Design Philosophy: Performance vs Robustness/Maintainability
Raymond Hettinger: -----------------
One minor grumble: I think we need to give careful cost/benefit considerations to optimizations that complicate the implementation. Over the last several years, the source for Python has grown increasingly complicated. Fewer people understand it now. It is much harder to newcomers to on-ramp. The old-timers (myself included) find that their knowledge is out of date. And complexity leads to bugs (the C optimization of random number seeding caused a major bug in the 3.6.0 release; the C optimization of the lru_cache resulted in multiple releases having a hard to find threading bugs, etc.). It is becoming increasingly difficult to look at code and tell whether it is correct (I still don't fully understand the implications of the recursive constant folding in the peephole optimizer for example). In the case of this named tuple proposal, the complexity is manageable, but the overall trend isn't good and I get the feeling the aggressive optimization is causing us to forget key parts of the zen-of-python.
Nick Coughlan: -------------
As another example of this: while trading the global import lock for per-module locks eliminated most of the old import deadlocks, it turns out that it *also* left us with some fairly messy race conditions and more fragile code (I still count that particular case as a win overall, but it definitely raises the barrier to entry for maintaining that code).
Unfortunately, these are frequently cases where the benefits are immediately visible (e.g. faster benchmark results, removing longstanding limitations on user code), but the downsides can literally take years to make themselves felt (e.g. higher defect rates in the interpreter, subtle bugs in previously correct user code that are eventually traced back to interpreter changes).

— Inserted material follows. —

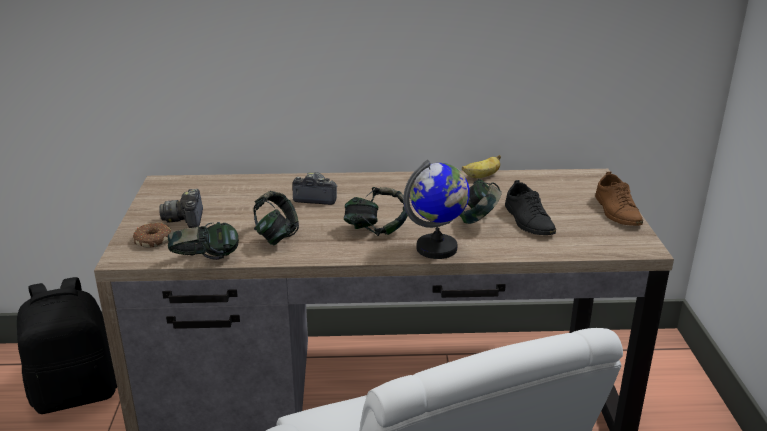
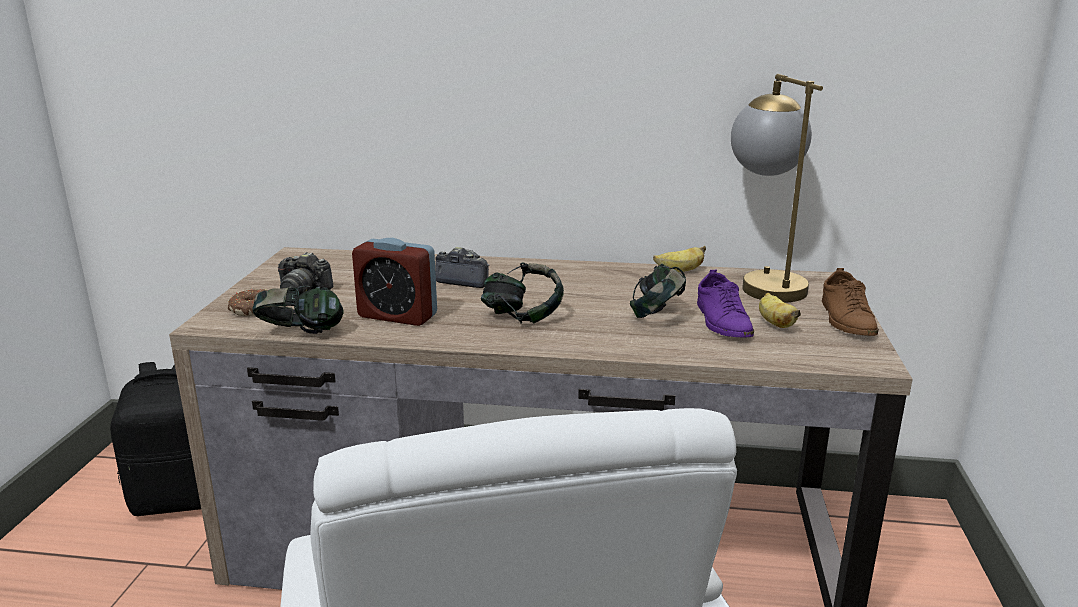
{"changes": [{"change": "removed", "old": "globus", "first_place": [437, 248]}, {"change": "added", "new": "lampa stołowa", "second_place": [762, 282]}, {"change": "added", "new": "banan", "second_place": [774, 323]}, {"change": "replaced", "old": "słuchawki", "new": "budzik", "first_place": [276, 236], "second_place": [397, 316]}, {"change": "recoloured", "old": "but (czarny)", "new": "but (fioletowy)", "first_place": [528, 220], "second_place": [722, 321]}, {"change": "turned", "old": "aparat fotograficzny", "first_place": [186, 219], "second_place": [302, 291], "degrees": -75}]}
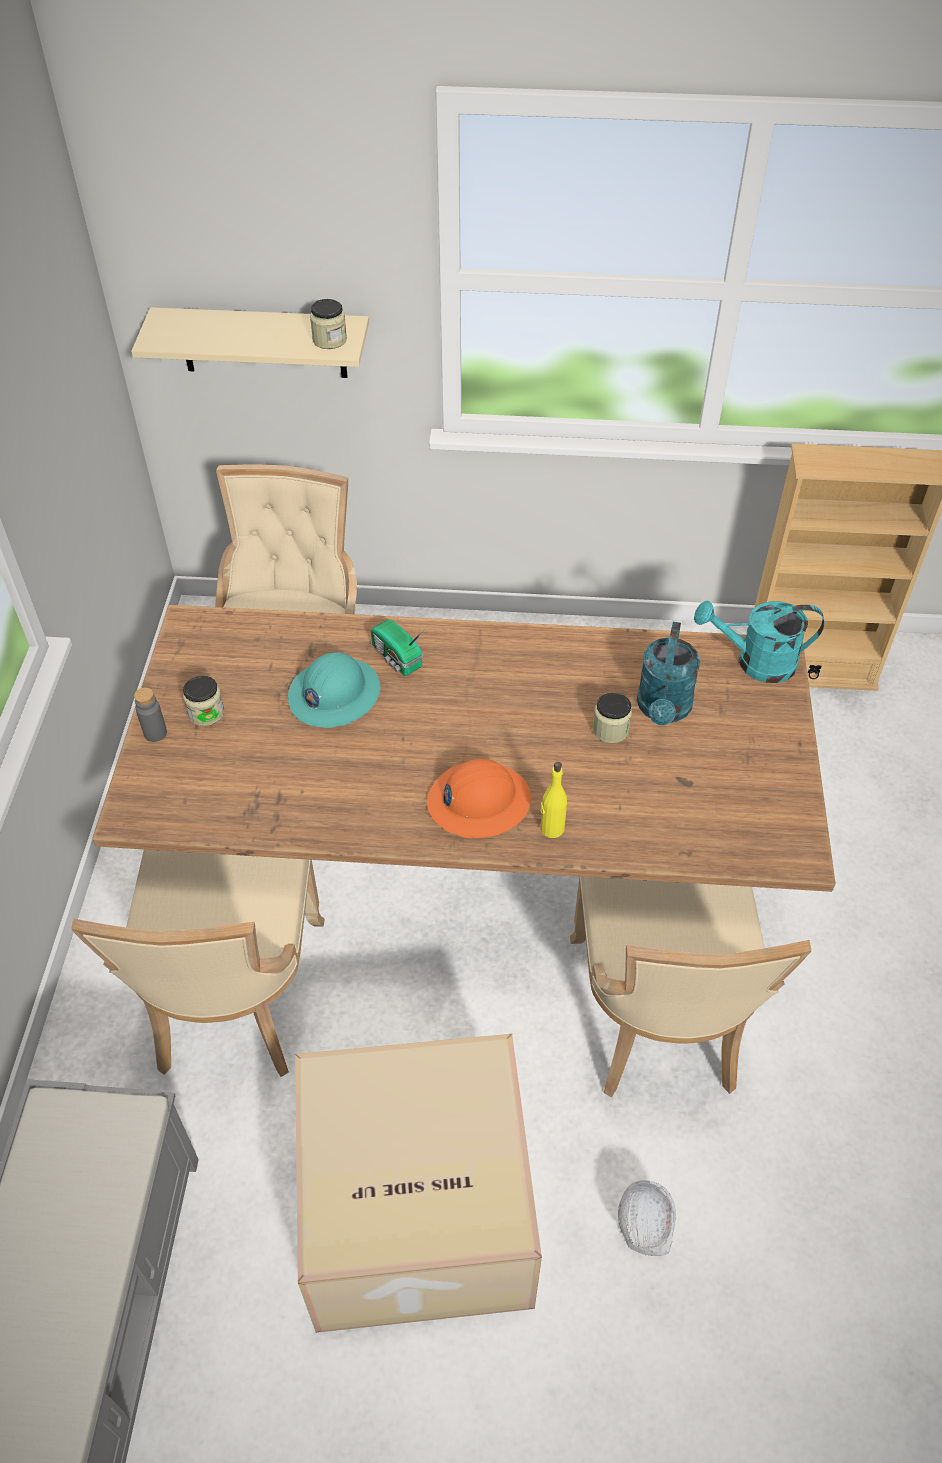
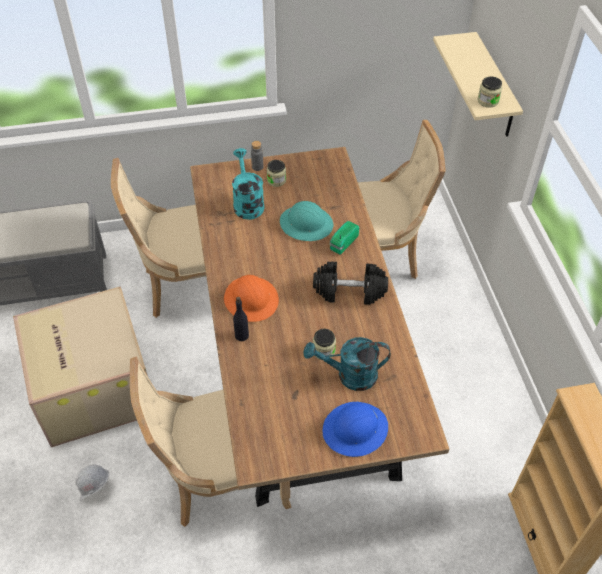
{"changes": [{"change": "added", "new": "hantel (czarny)", "second_place": [349, 292]}, {"change": "added", "new": "kask (niebieski)", "second_place": [355, 430]}, {"change": "moved", "old": "konewka (turkusowy)", "first_place": [755, 662], "second_place": [247, 203]}, {"change": "recoloured", "old": "butelka (żółty)", "new": "butelka (czarny)", "first_place": [551, 828], "second_place": [241, 335]}]}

Barry Warsaw: ------------
Regardless of whether [namedtuple] optimization is a good idea or not, start up time *is* a serious challenge in many environments for CPython in particular and the perception of Python’s applicability to many problems. I think we’re better off trying to identify and address such problems than ignoring or minimizing them.

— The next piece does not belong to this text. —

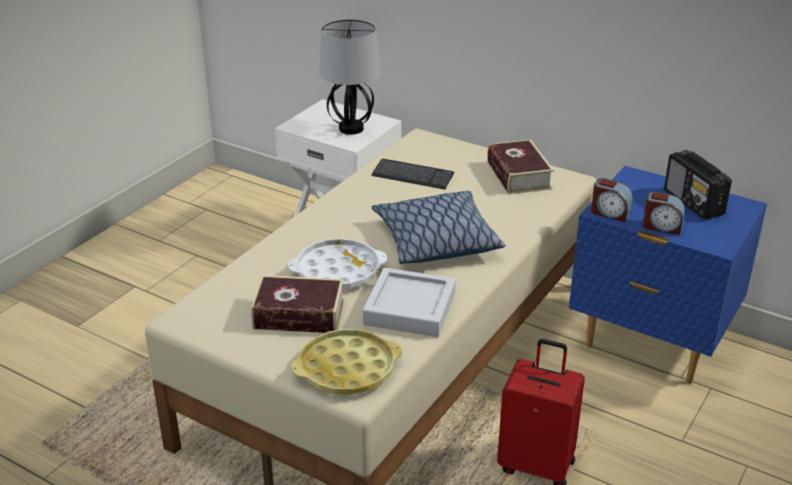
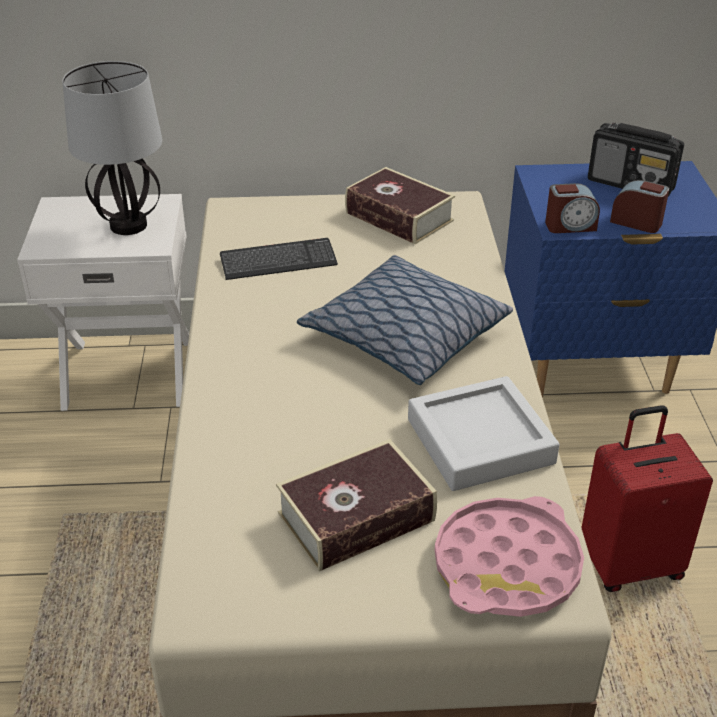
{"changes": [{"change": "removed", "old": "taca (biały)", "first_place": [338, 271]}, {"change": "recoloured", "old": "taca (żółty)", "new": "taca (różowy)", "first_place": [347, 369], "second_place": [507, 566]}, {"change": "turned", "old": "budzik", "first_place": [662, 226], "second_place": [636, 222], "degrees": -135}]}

Ethan Furman: ------------ Speed is not the only factor, and certainly shouldn't be the first concern, but once we have correct code we need to follow our own advice: find the bottlenecks and optimize them. Optimized code will never be as pretty or maintainable as simple, unoptimized code but real-world applications often require as much performance as can be obtained. [My apologies if I missed any points from the namedtuple thread.] -- ~Ethan~
[Python-Dev] Design Philosophy: Performance vs Robustness/Maintainability
2017-07-18 18:08 GMT+02:00 Ethan Furman
Nick Coughlan: -------------
As another example of this: while trading the global import lock for per-module locks eliminated most of the old import deadlocks, (...)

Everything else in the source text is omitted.